Task objective:
Every line with the string "Left" should be copied from the data.

Information provided:
● ● ● ●

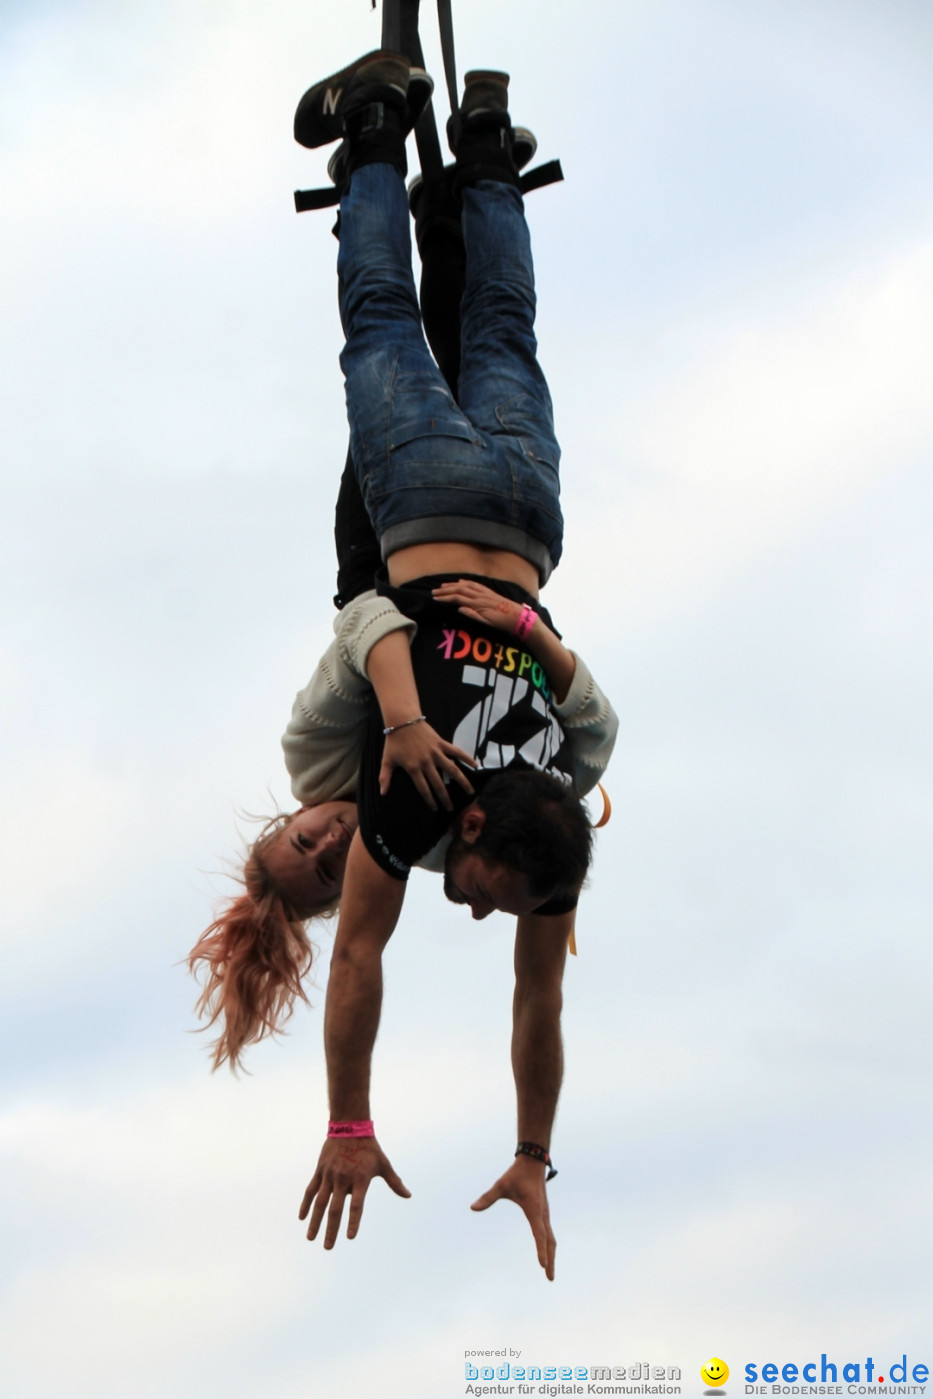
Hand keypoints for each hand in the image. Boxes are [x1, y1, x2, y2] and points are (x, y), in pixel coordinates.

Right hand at [299, 1135, 409, 1247]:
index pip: (357, 1205)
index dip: (354, 1221)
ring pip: (320, 1202)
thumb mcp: (383, 1164)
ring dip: (315, 1221)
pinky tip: (302, 1218)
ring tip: (311, 1238)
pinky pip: (311, 1190)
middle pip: (336, 1209)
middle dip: (331, 1230)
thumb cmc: (369, 1148)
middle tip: (328, 1248)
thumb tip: (408, 1195)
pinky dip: (306, 1204)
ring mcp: (330, 1175)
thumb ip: (394, 1182)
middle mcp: (343, 1179)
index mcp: (360, 1179)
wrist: (350, 1126)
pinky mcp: (320, 1171)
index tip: (350, 1237)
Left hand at [379, 719, 474, 810]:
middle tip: (451, 809)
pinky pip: (456, 752)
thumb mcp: (387, 760)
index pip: (423, 789)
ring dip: (462, 781)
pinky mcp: (442, 743)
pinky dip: (466, 758)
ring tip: (470, 792)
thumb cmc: (394, 742)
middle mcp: (427, 762)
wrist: (402, 720)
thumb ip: (385, 777)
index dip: (430, 800)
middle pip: (438, 783)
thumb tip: (382, 793)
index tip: (435, 809)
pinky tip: (475, 766)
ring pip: (452, 770)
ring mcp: (436, 752)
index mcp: (414, 768)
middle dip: (445, 798)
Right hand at [432, 579, 523, 634]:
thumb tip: (459, 608)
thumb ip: (473, 615)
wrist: (517, 617)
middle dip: (445, 590)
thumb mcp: (487, 623)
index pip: (457, 598)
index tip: (435, 599)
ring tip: (442, 586)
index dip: (445, 598)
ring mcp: (485, 592)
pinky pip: (475, 584)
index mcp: (478, 604)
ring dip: (452, 585)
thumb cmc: (502, 623)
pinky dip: (465, 582)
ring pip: (465, 585)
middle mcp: (480, 596)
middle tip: (434, 592)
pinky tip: (459, 582)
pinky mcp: (489, 592)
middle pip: (459, 590)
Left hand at [471, 1155, 555, 1279]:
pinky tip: (547, 1251)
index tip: (542, 1265)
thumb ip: (488, 1197)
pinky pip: (549, 1233)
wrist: (533, 1161)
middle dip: (550, 1260)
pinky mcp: (544, 1212)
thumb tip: (473, 1208)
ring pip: (551, 1238)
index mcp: (534, 1210)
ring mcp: (545, 1214)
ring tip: (549, 1270)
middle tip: (549, 1278)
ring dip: (551, 1254)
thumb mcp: (501, 1185)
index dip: (540, 1250)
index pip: (539, 1234)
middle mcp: (543, 1214)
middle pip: (549, 1242)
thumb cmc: (517, 1173)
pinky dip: (549, 1245)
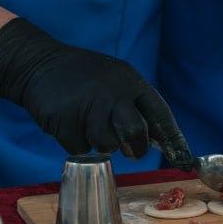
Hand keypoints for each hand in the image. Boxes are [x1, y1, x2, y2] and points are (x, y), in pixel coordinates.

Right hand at [0, 18, 197, 168]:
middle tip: (130, 149)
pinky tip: (71, 125)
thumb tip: (161, 140)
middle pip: (135, 133)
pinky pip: (80, 148)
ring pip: (107, 145)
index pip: (160, 114)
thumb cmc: (86, 77)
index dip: (173, 139)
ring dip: (102, 144)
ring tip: (92, 126)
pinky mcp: (63, 119)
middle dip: (136, 148)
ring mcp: (86, 106)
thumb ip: (136, 104)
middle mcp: (112, 93)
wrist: (39, 63)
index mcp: (130, 82)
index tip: (183, 160)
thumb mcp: (117, 80)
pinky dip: (78, 143)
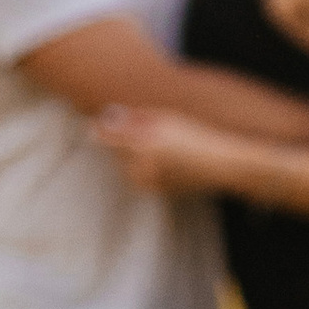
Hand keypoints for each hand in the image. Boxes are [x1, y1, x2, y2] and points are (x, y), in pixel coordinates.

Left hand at [93, 104, 237, 193]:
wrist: (219, 165)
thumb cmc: (194, 135)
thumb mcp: (166, 119)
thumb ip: (135, 118)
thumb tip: (107, 116)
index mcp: (144, 143)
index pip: (110, 137)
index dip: (98, 130)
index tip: (89, 125)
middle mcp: (144, 166)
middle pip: (119, 153)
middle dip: (126, 143)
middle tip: (151, 134)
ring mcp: (149, 182)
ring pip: (129, 167)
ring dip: (137, 157)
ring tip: (163, 150)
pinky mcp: (157, 192)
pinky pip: (142, 178)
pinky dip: (148, 170)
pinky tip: (169, 164)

● ● ● ●

Expected answer:
Left hand at [379, 719, 474, 810]:
Left hand at [471, 1155, 555, 1279]:
Left hand at [93, 104, 237, 193]:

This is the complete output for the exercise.